There is very limited evidence that Ginkgo Biloba, a herbal remedy, may benefit people with non-segmental vitiligo. However, there is currently not enough evidence to recommend it.

If you decide to use herbal remedies, check with your GP first, as some remedies can react unpredictably with other medication or make them less effective.

Counselling and support groups

If you have vitiligo, you may find it helpful to join a vitiligo support group. This can help you understand more about your condition and come to terms with your skin’s appearance.

Charities, such as The Vitiligo Society, may be able to put you in touch with local support groups (you may need to become a member first).
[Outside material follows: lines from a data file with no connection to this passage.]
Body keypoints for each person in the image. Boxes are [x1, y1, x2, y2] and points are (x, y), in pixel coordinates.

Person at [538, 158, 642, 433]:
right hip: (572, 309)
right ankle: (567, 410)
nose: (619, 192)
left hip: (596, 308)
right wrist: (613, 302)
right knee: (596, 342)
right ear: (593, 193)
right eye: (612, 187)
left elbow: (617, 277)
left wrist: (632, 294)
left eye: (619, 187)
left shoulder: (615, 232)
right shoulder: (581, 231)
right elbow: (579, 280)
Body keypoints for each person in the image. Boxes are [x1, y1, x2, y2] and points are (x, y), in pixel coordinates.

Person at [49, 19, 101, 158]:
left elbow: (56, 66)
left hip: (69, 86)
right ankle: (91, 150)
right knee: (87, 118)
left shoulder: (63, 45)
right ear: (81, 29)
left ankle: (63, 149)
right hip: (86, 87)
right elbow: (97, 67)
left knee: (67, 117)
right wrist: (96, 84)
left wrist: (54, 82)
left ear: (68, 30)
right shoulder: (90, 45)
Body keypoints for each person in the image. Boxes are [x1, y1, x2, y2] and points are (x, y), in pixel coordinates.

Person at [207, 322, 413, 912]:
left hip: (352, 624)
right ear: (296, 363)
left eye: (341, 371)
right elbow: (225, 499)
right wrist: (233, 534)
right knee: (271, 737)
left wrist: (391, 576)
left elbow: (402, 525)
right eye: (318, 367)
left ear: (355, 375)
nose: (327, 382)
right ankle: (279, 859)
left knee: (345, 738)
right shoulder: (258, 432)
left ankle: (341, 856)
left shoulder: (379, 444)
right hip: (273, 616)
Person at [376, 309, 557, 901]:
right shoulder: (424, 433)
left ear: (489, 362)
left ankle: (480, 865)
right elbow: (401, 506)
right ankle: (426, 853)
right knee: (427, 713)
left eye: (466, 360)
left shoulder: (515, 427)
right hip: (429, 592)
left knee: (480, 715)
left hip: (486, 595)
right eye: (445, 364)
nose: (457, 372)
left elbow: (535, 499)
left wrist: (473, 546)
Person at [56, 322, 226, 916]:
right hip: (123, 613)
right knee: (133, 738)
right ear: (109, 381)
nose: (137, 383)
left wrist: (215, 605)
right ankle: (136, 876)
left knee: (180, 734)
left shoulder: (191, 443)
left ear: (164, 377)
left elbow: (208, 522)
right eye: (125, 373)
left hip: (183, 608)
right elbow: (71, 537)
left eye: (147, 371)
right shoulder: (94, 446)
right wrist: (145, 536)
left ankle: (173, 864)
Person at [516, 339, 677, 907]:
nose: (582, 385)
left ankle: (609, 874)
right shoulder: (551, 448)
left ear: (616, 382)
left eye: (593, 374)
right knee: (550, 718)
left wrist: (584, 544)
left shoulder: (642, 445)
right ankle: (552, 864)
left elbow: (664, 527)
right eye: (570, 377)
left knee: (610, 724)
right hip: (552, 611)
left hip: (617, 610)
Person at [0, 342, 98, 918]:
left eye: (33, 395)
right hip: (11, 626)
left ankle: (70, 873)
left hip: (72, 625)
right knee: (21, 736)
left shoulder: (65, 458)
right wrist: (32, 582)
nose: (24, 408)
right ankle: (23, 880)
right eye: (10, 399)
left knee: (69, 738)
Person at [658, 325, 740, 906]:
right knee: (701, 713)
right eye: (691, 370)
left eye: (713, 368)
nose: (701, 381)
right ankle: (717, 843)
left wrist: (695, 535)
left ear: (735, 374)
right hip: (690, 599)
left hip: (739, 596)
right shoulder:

Your GP may also be able to suggest a local group.

If you have psychosocial symptoms – for example, your condition is causing you distress – your GP may refer you to a psychologist or a counsellor for treatment such as cognitive behavioural therapy (CBT).

CBT is a type of therapy that aims to help you manage your problems by changing how you think and act.

Unlicensed medicines

Some medicines mentioned here, such as topical corticosteroids, are unlicensed for the treatment of vitiligo.

This means manufacturers of the medication have not applied for a licence for their medication to be used in treating vitiligo. In other words, the medication may not have undergone clinical trials (a type of research that tests one treatment against another) to see if it can treat vitiligo safely and effectively.

Many experts will use an unlicensed medication if they think the medication is likely to be effective and the benefits of treatment outweigh any associated risk.

If your GP or specialist is considering prescribing an unlicensed medication, they should inform you that it is unlicensed and discuss possible risks and benefits with you.